Paraneoplastic neuropathy (PNN) is a neurological disorder associated with cancer, caused not by direct tumor invasion, treatment toxicity, metabolic disturbances, or infections, but by an immune-mediated "bystander" effect on the nerves. PNN primarily affects the dorsal root ganglia, leading to severe sensory ataxia that typically develops subacutely and is often progressive, though occasionally follows a slower course.

The condition is most commonly seen in individuals in their 50s and 60s and often presents with sensory symptoms such as numbness and paresthesia, usually beginning in both hands and showing asymmetry. Patients experience reduced pain and temperature sensation, along with impaired vibration and position sense, resulting in sensory ataxia. Mild muscle weakness may also occur. Cranial nerves, including the oculomotor, trigeminal, facial, and vestibulocochlear nerves, are frequently involved, with subacute sensorineural hearing loss being the most common cranial nerve symptom in anti-Hu antibody-associated PNN.

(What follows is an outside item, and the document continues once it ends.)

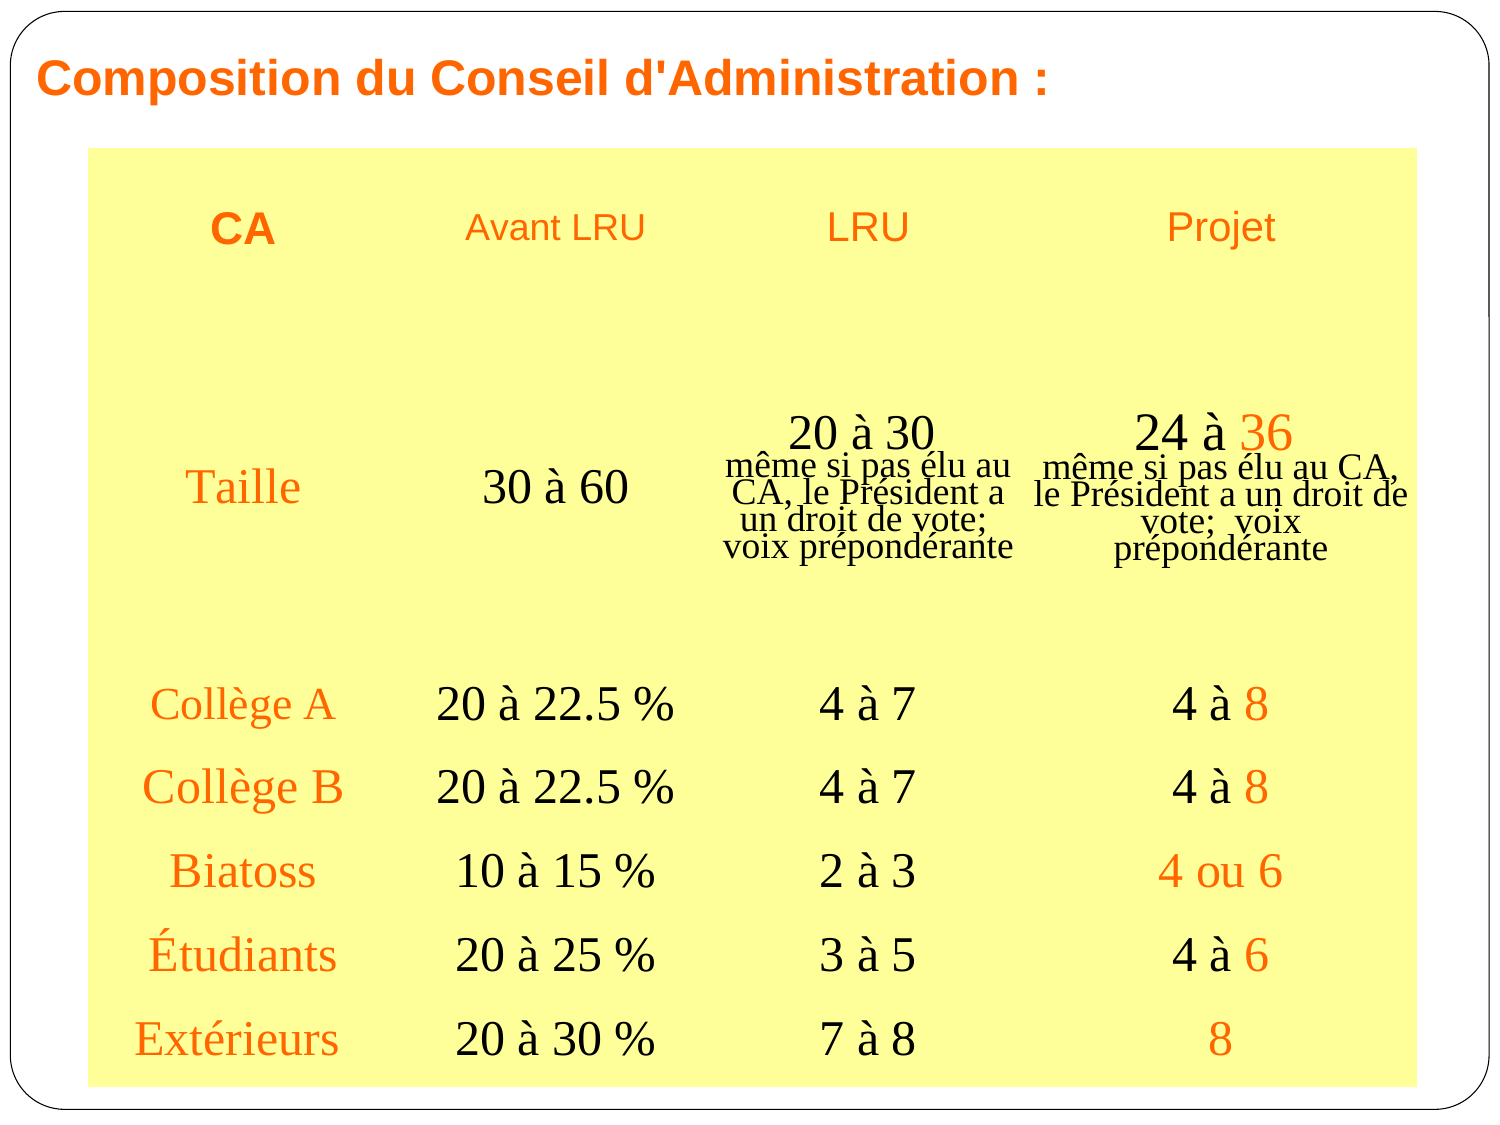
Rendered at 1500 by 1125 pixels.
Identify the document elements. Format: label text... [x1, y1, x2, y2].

PNN is often associated with small cell lung cancer and, less commonly, with gastric or breast cancer. It may coexist with other paraneoplastic syndromes, such as limbic encephalitis, meningoencephalitis, brainstem encephalitis, or cerebellitis.

Radiographic features

MRI shows T2WI hyperintensity in the posterior column of the spinal cord, reflecting secondary degeneration of the posterior root or dorsal root ganglion. Additionally, MRI reveals contrast enhancement in cranial nerves, including the oculomotor, trigeminal, facial, and vestibulocochlear nerves.